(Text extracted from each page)
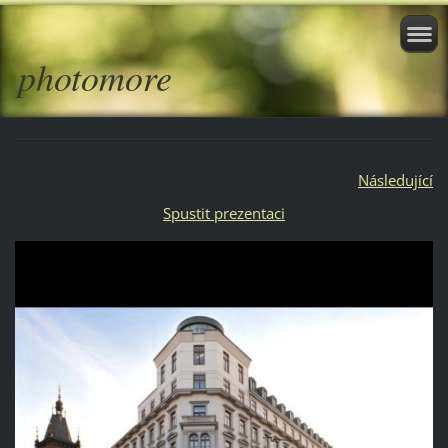
photomore
Následující
Spustit prezentaci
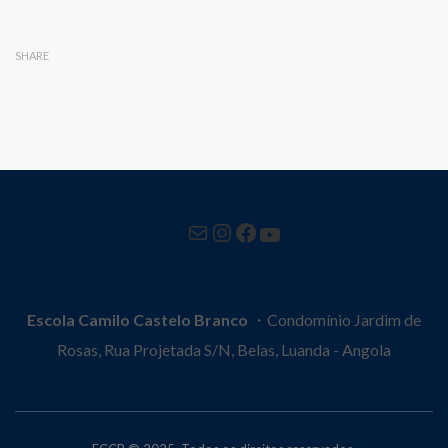
SHARE
Mail
Instagram
Facebook
YouTube
Escola Camilo Castelo Branco
・Condomínio Jardim de
Rosas, Rua Projetada S/N, Belas, Luanda - Angola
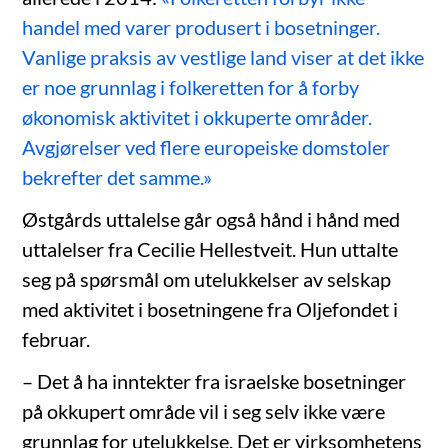
handel med varer produsert i bosetninger.
Vanlige praksis av vestlige land viser at det ikke
er noe grunnlag i folkeretten for å forby
økonomisk aktivitet i okkuperte områder.
Avgjørelser ved flere europeiske domstoler
bekrefter det samme.»
Østgårds uttalelse går også hånd i hånd med
uttalelser fra Cecilie Hellestveit. Hun uttalte
seg på spørsmål om utelukkelser av selskap
med aktivitet i bosetningene fra Oljefondet i
februar.
– Det å ha inntekter fra israelske bosetninger
på okkupert område vil i seg selv ikke være
grunnlag for utelukkelse. Det er virksomhetens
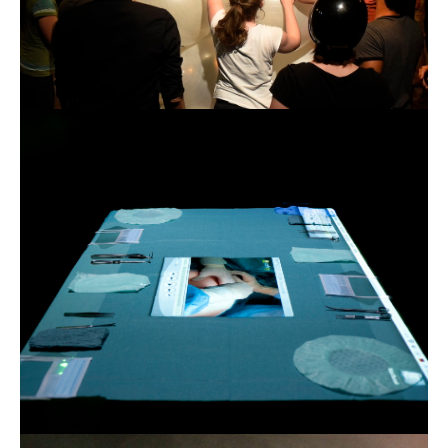
ANTZ! Ameisengesellschaften - Lecture Performance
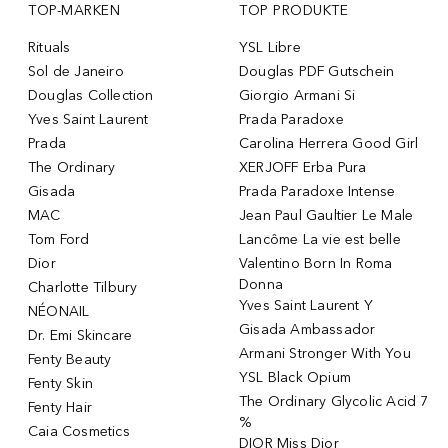
TOP-MARKEN
TOP PRODUKTE
Rituals
YSL Libre
Sol de Janeiro
Douglas PDF Gutschein
Douglas Collection
Giorgio Armani Si
Yves Saint Laurent
Prada Paradoxe
Prada
Carolina Herrera Good Girl
The Ordinary
XERJOFF Erba Pura
Gisada
Prada Paradoxe Intense
MAC
Jean Paul Gaultier Le Male
Tom Ford
Lancôme La vie est belle
Dior
Valentino Born In Roma
Donna
Charlotte Tilbury
Yves Saint Laurent Y
NÉONAIL
Gisada Ambassador
Dr. Emi Skincare
Armani Stronger With You
Fenty Beauty
YSL Black Opium
Fenty Skin
The Ordinary Glycolic Acid 7
Fenty Hair
%
Caia Cosmetics
DIOR Miss Dior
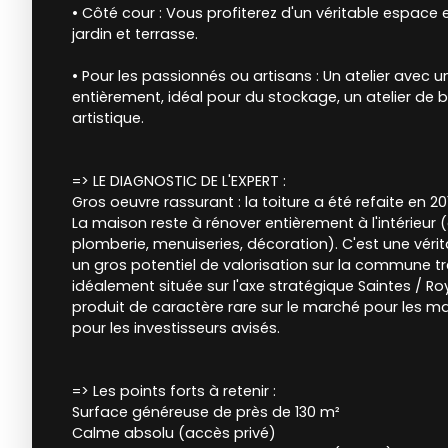
• Côté cour : Vous profiterez d'un véritable espace e
jardin et terrasse.
• Pour les passionnés ou artisans : Un atelier avec u
entièrement, idéal pour du stockage, un atelier de 
artistique.
=> LE DIAGNOSTIC DE L'EXPERT :
Gros oeuvre rassurant : la toiture a été refaite en 20
La maison reste à rénover entièrement à l'intérieur (él
plomberie, menuiseries, décoration). C'est une vér
un gros potentiel de valorisation sur la commune tr
idéalement située sur l'axe stratégique Saintes / Ro
produit de caractère rare sur le marché pour les 
pour les investisseurs avisés.
=> Les points forts à retenir :
Surface généreuse de près de 130 m²
Calme absolu (accès privé)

**Exercise description:**
Render the data from the line with "ANTZ! Ameisengesellschaften - Lecture" through the end of the data as a Markdown table with the columns Row and Text, numbering each line and omitting blank lines. Leave the pictures out.

**Solution to the problem:**
| Row | Text |
|---|---|
| 1 | ANTZ! Ameisengesellschaften - Lecture Performance |
| 2 | TOP-MARKEN |
| 3 | TOP PRODUKTE |
| 4 | Rituals |
| 5 | YSL Libre |
| 6 | Sol de Janeiro |
| 7 | Douglas PDF Gutschein |
| 8 | Douglas Collection |
| 9 | Giorgio Armani Si |
| 10 | Yves Saint Laurent |
| 11 | Prada Paradoxe |
| 12 | Prada |
| 13 | Carolina Herrera Good Girl |
| 14 | The Ordinary |
| 15 | XERJOFF Erba Pura |
| 16 | Gisada |
| 17 | Prada Paradoxe Intense |
| 18 | MAC |
| 19 | Jean Paul Gaultier Le Male |
| 20 | Tom Ford |
| 21 | Lancôme La vie est belle |
| 22 | Dior |
| 23 | Valentino Born In Roma |
| 24 | Donna |
| 25 | Charlotte Tilbury |
| 26 | Yves Saint Laurent Y |
| 27 | NÉONAIL |
| 28 | Gisada Ambassador |
| 29 | Dr. Emi Skincare |
| 30 | Armani Stronger With You |
| 31 | Fenty Beauty |
| 32 | YSL Black Opium |
| 33 | Fenty Skin |
| 34 | The Ordinary Glycolic Acid 7 |
| 35 | Fenty Hair |
| 36 | % |
| 37 | Caia Cosmetics |
| 38 | DIOR Miss Dior |
| 39 | • Côté cour : Vous profiterez d'un véritable espace e |
| 40 | jardin et terrasse. |
| 41 | • Pour les passionnés ou artisans : Un atelier avec u |
| 42 | entièrement, idéal pour du stockage, un atelier de  |
| 43 | artistique. |
| 44 | => LE DIAGNOSTIC DE L'EXPERT : |
| 45 | Gros oeuvre rassurant : la toiture a été refaite en 20 |
| 46 | La maison reste à rénover entièrement à l'intérieur (él |
| 47 | plomberie, menuiseries, décoration). C'est une vér |
| 48 | un gros potentiel de valorisation sur la commune tr |
| 49 | idéalement située sur l'axe stratégique Saintes / Ro |
| 50 | produit de caractère rare sur le marché pour les  |
| 51 | pour les investisseurs avisés. |
| 52 | => Les points forts à retenir : |
| 53 | Surface généreuse de près de 130 m² |
| 54 | Calme absolu (accès privé) |